Les pressions sont fortes en faveur d’une nouvelle dénomination des rues et artères des villes sénégalaises. Une nouvelle dénomination qui mettrait à l’honneur les héros et grands hommes du pays à la place des colons. Le Grand Serigne de Dakar dit oui, mais le dignitaire lébou est aussi d’avis que certains vestiges méritent d’être conservés. «Il faut laisser aux villes leurs âmes», dit-il.

Depuis l’assassinat de George Floyd, ce Noir américain victime d’un policier blanc aux Etats Unis, les revendications des mouvements sur l’identité noire ont pris une nouvelle tournure. Au Sénégal, si certains réclament le déboulonnement de la statue de Faidherbe, d’autres militent en faveur d’une «débaptisation» des rues portant le nom de colons ou de racistes. Au Sénégal, ces revendications sont devenues plus audibles et concernent essentiellement les anciennes «4 communes», statut que le colonisateur avait accordé en leur temps aux villes de Dakar, Rufisque, Gorée et Saint-Louis. Dans ces citées à l’empreinte coloniale très forte, les rues portent encore des noms de colons au grand déplaisir des défenseurs de la fierté nationale. Invité ce dimanche du «Grand jury» sur la Radio Futurs médias (Rfm), le Grand Serigne de Dakar, Abdoulaye Makhtar Diop, estime qu’il ne s’agit pas non plus de faire table rase du passé. Selon le Grand Serigne, certains noms méritent d’être préservés. «Il faut laisser au pays, aux villes leurs âmes, quelle que soit la manière dont cette histoire a été faite parce que si vous débaptisez tout, quand on dira à mon petit-fils en quelle année Dakar a été commune, 1887, il l’ignore. En quelle année a été signé à Dakar le contrat entre Protet et le Djaraf Mbor Ndoye, 1857, il ne sait pas. Le Général De Gaulle, quand il est venu à Dakar, il est passé par la Corniche qui a été ouverte entre 1955 et 1956. Il faut essayer de concilier les choses, voire quelle part d’histoire n’agresse pas notre personnalité, notre dignité et nous projette dans le futur.» Abdoulaye Makhtar Diop n’est ainsi pas d’accord avec le changement du nom du boulevard Pinet Laprade qui a dessiné la capitale, devenu Boulevard Djily Mbaye.
Malgré tout, le Grand Serigne de Dakar s’est dit favorable à une rebaptisation des rues.
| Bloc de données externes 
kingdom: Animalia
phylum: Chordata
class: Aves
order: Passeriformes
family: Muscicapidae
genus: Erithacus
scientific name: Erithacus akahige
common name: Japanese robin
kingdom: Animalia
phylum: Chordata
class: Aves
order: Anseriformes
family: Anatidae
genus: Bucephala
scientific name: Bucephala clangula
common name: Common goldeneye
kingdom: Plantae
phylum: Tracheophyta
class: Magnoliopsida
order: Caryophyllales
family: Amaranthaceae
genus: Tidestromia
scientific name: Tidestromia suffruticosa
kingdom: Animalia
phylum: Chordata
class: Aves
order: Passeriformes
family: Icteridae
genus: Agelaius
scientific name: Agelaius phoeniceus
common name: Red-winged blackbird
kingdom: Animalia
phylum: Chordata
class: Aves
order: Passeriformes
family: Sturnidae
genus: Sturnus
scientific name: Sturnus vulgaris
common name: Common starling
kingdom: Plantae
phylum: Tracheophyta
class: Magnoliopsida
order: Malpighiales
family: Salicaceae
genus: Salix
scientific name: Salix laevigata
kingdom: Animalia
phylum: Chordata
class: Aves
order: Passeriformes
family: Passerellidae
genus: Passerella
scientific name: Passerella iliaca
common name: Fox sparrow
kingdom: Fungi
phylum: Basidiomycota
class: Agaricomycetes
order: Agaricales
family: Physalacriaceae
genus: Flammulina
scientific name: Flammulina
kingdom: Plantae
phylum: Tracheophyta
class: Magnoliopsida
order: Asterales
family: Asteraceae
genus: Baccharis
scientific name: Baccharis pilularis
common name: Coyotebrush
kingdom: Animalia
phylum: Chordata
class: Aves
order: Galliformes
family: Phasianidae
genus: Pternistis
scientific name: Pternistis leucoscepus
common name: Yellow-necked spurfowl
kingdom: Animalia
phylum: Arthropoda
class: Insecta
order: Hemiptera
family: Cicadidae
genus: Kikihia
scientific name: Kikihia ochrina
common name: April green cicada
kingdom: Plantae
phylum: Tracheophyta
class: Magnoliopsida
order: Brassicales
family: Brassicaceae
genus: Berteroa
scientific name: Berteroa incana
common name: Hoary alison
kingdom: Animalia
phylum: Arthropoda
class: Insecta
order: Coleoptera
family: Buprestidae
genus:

Mais le dignitaire lébou pose tout de même certains garde-fous. «Je suis d’accord qu’on rebaptise, mais là où il y aura un problème, c’est quand il faudra rebaptiser», souligne le Grand Serigne qui refuse que cette opération se fasse n’importe comment. «Il ne faut que quelqu’un, parce qu’il est ministre, prenne le nom de son grand père qui n’a rien fait pour le donner à une rue», estime l’honorable député au micro de Babacar Fall.

«Sandaga est dangereux»
C’est la deuxième fois que le marché Sandaga échappe à la dernière minute à une démolition. L’année dernière encore, les autorités avaient pris prétexte de la Tabaski pour reporter cette démolition à laquelle certains s’opposent. Mais pour le Grand Serigne de Dakar, c’est sans appel. «Le marché est dangereux et quel que soit le délai, il faut refaire le marché Sandaga. C’est ça qui est honnête et juste», indique Abdoulaye Makhtar Diop. Quant à l’architecture qu’il faudrait donner au nouvel édifice qui sera érigé, le haut dignitaire estime qu’il doit rester à l’identique comme l’architecture de la Gare de Dakar a été conservée. Dans la capitale, les principaux édifices administratifs sont un héritage colonial. C’est le cas du palais de la République, du ministère des Affaires étrangères, de la Chambre de commerce, entre autres. Vouloir se départir de cet héritage au point de changer l’architecture des bâtiments, n’est pas souhaitable, selon le Grand Serigne. «On ne s’en sortirait pas», dit-il.